Nutty, Kaspar Hauser fascinates me. There are some brief samples of his writing in the book Lost Girls and Wild Boys (or a similar title; it's a recent book about feral children). There is some stiltedness and a few odd phrasiings, but it's hard to tell how much of it is due to the abuse and loss of language he suffered and how much of it is innate in writing translated from 19th-century German.

I have been entirely convinced he was a fake and entirely convinced his story was real, and am currently somewhere in the middle.


Beverly - Jul 28, 2004 7:37:00 am PDT #5905 of 10001
Days shrink and grow cold, sunlight through leaves is my song.
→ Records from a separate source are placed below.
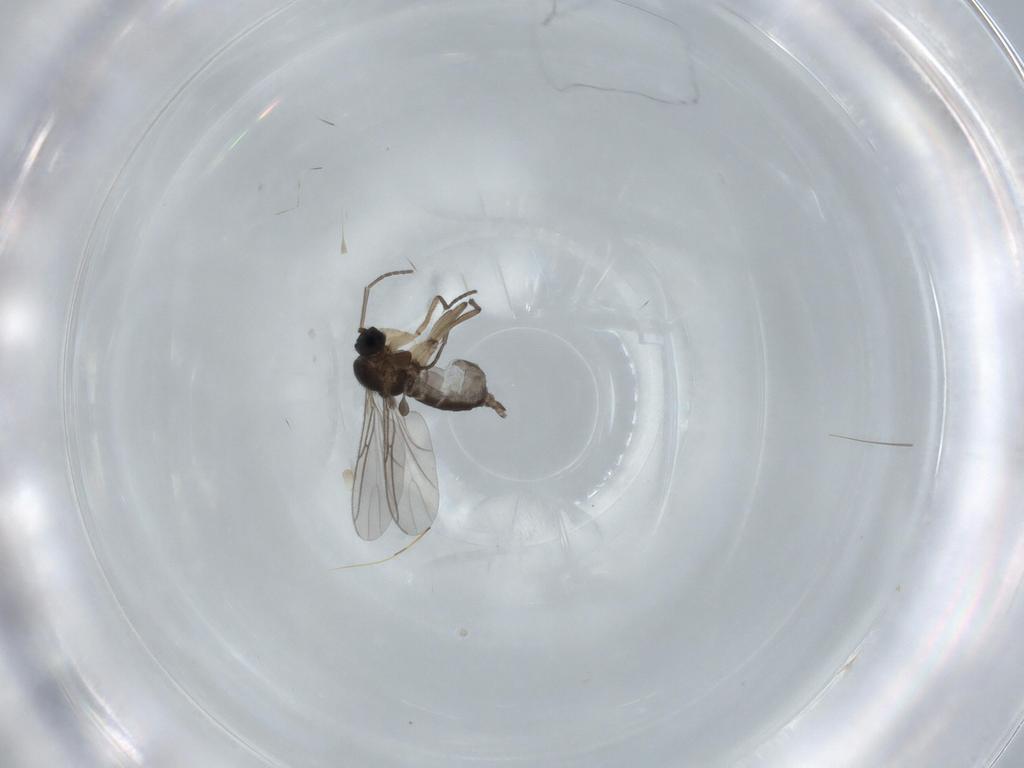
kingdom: Animalia
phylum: Arthropoda
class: Insecta
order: Diptera
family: Sciaridae
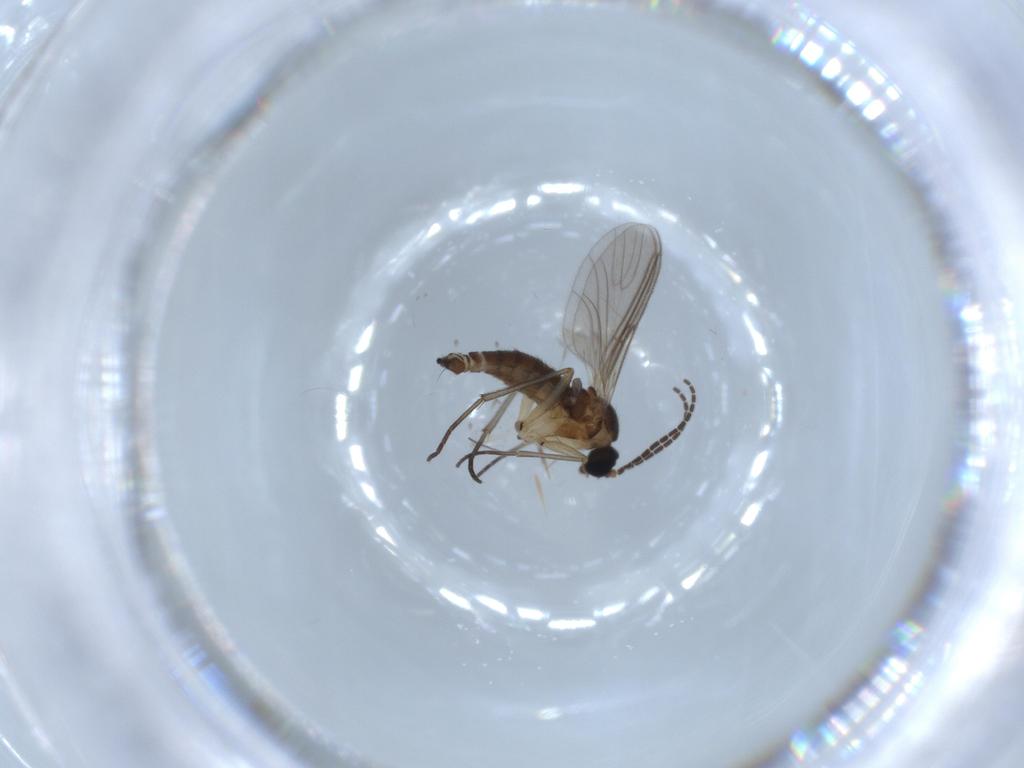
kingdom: Animalia
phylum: Arthropoda
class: Insecta
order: Diptera
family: Sciaridae
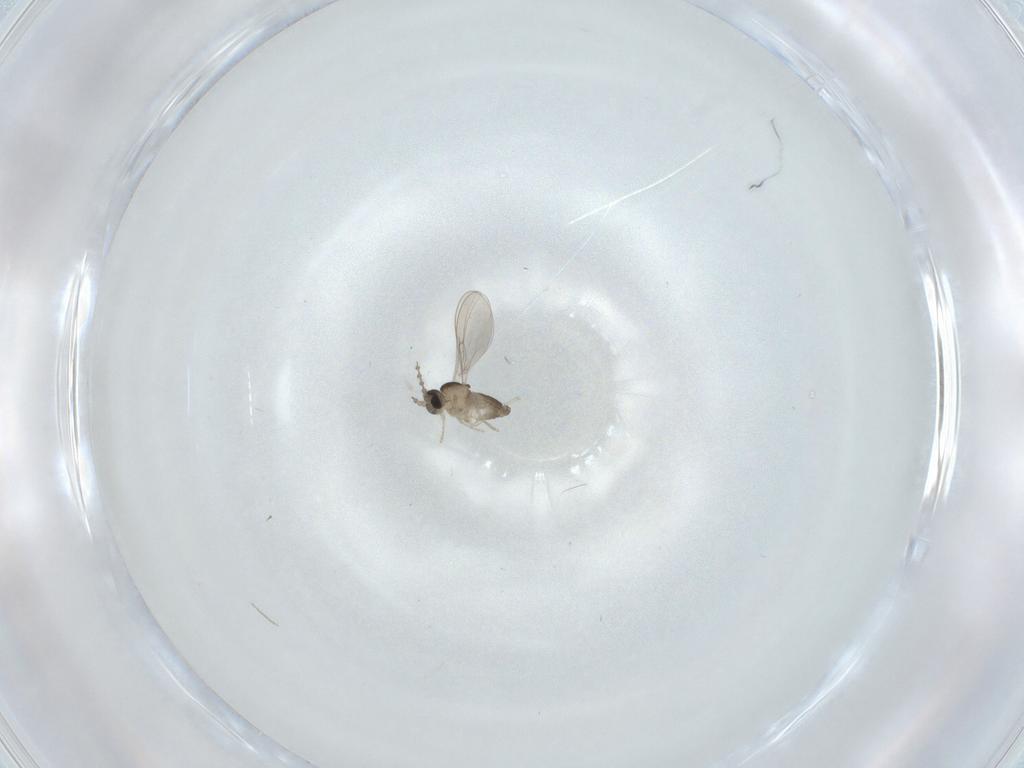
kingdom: Animalia
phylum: Arthropoda
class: Insecta
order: Diptera
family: Cecidomyiidae
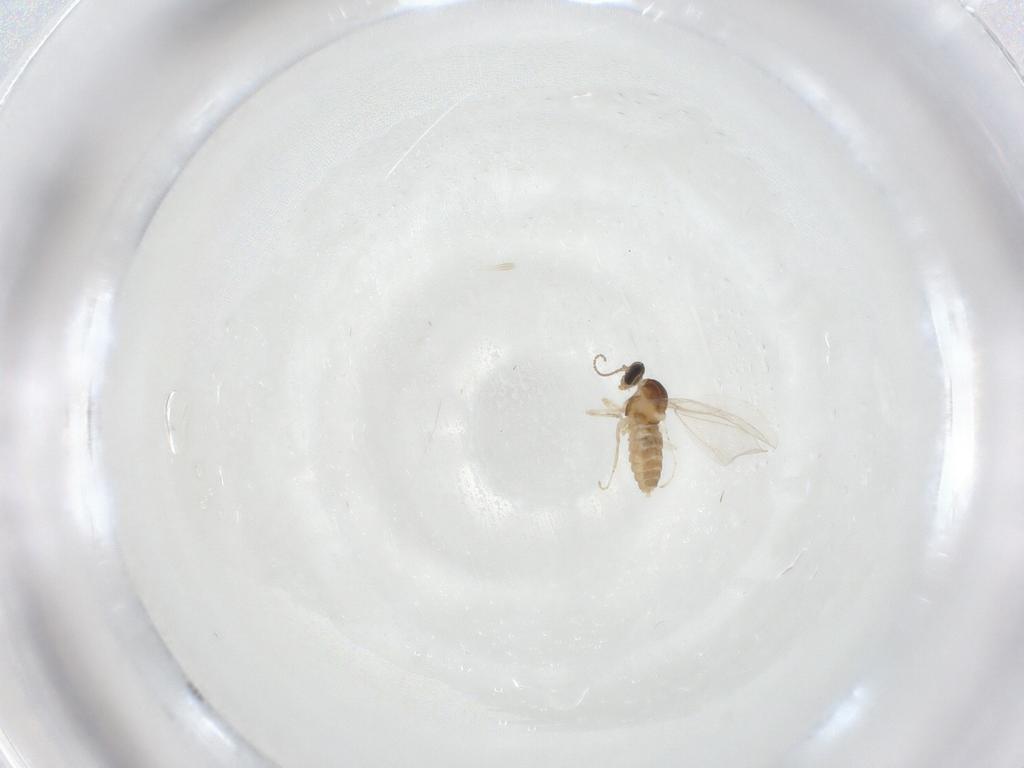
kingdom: Animalia
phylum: Arthropoda
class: Insecta
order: Diptera
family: Cecidomyiidae
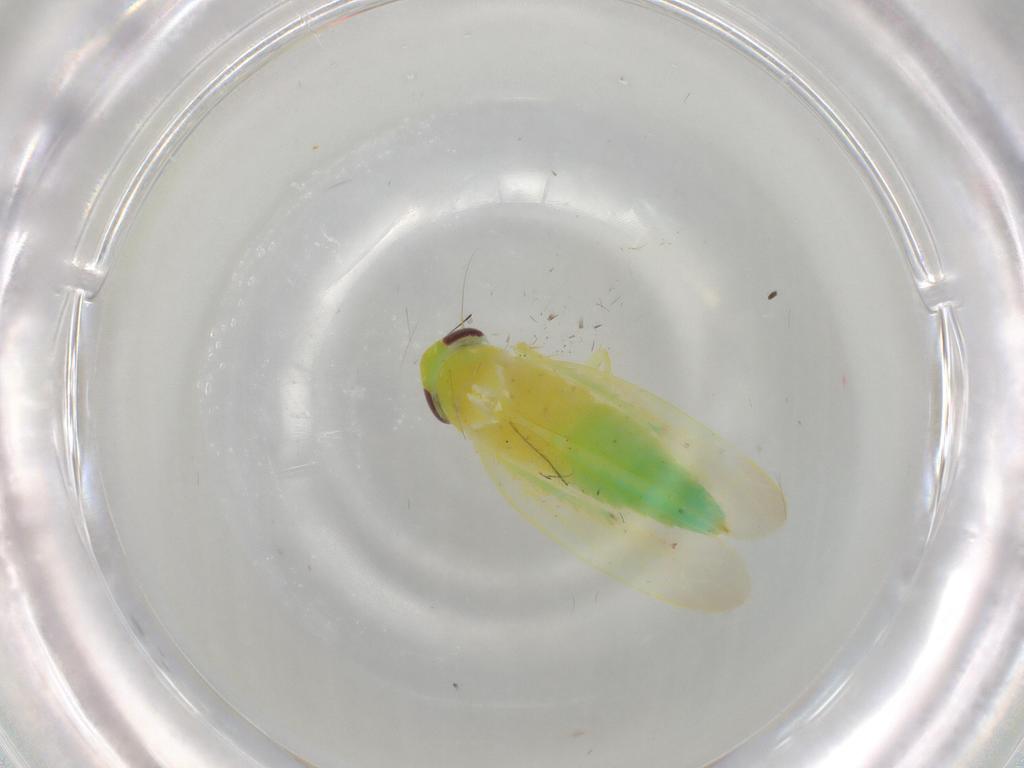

Winter is long.

#16--Doors (doorways, door frames), red

She paid no attention to the lights that flashed their sequences, the ones that hadn't burned or shorted out. The helmet curtailed her peripheral vision, and as she passed, they ceased to exist anyway. The sound of her breath was all she could hear. The lights flashed silently. But the hatch hissed as its pneumatics worked, sluggishly, to lever it up. Instruments in her suit sampled, formulated, calculated. If she mixed suit air with the local, she might acclimate easier than gulping a full lungful when her oxygen ran out. Outside, her new horizon, under a red sky.


erikaj - Jul 28, 2004 8:22:57 am PDT #5906 of 10001
Always Anti-fascist!

Good one, Beverly. Mine's girly, this time.
The doorway isn’t wide enough for both of us to be in the bathroom at once. And, even though we’re both going out tonight, she’s first. She always is. She’s like...the alpha, or something.
I stop myself from picturing some British commentator narrating the social structure of homo sapiens cripplensis , with some difficulty, considering all the anthro this semester.(We’re still working on the tool use thing. In a pinch, you can capture an errant birth control pill with a spoon though. I think that counts.)
Not that the less dominant female doesn’t have her uses. Stephanie turns her freshly lipsticked mouth to me. “Ok?” she says.

Like I know. “Um, too red.”

She blots, puts on the pink one
. “Go like that,” I say, smacking my own bare lips together in what suddenly feels like a provocative gesture. I’d never really noticed before, and I’ve been messing with makeup since I was twelve.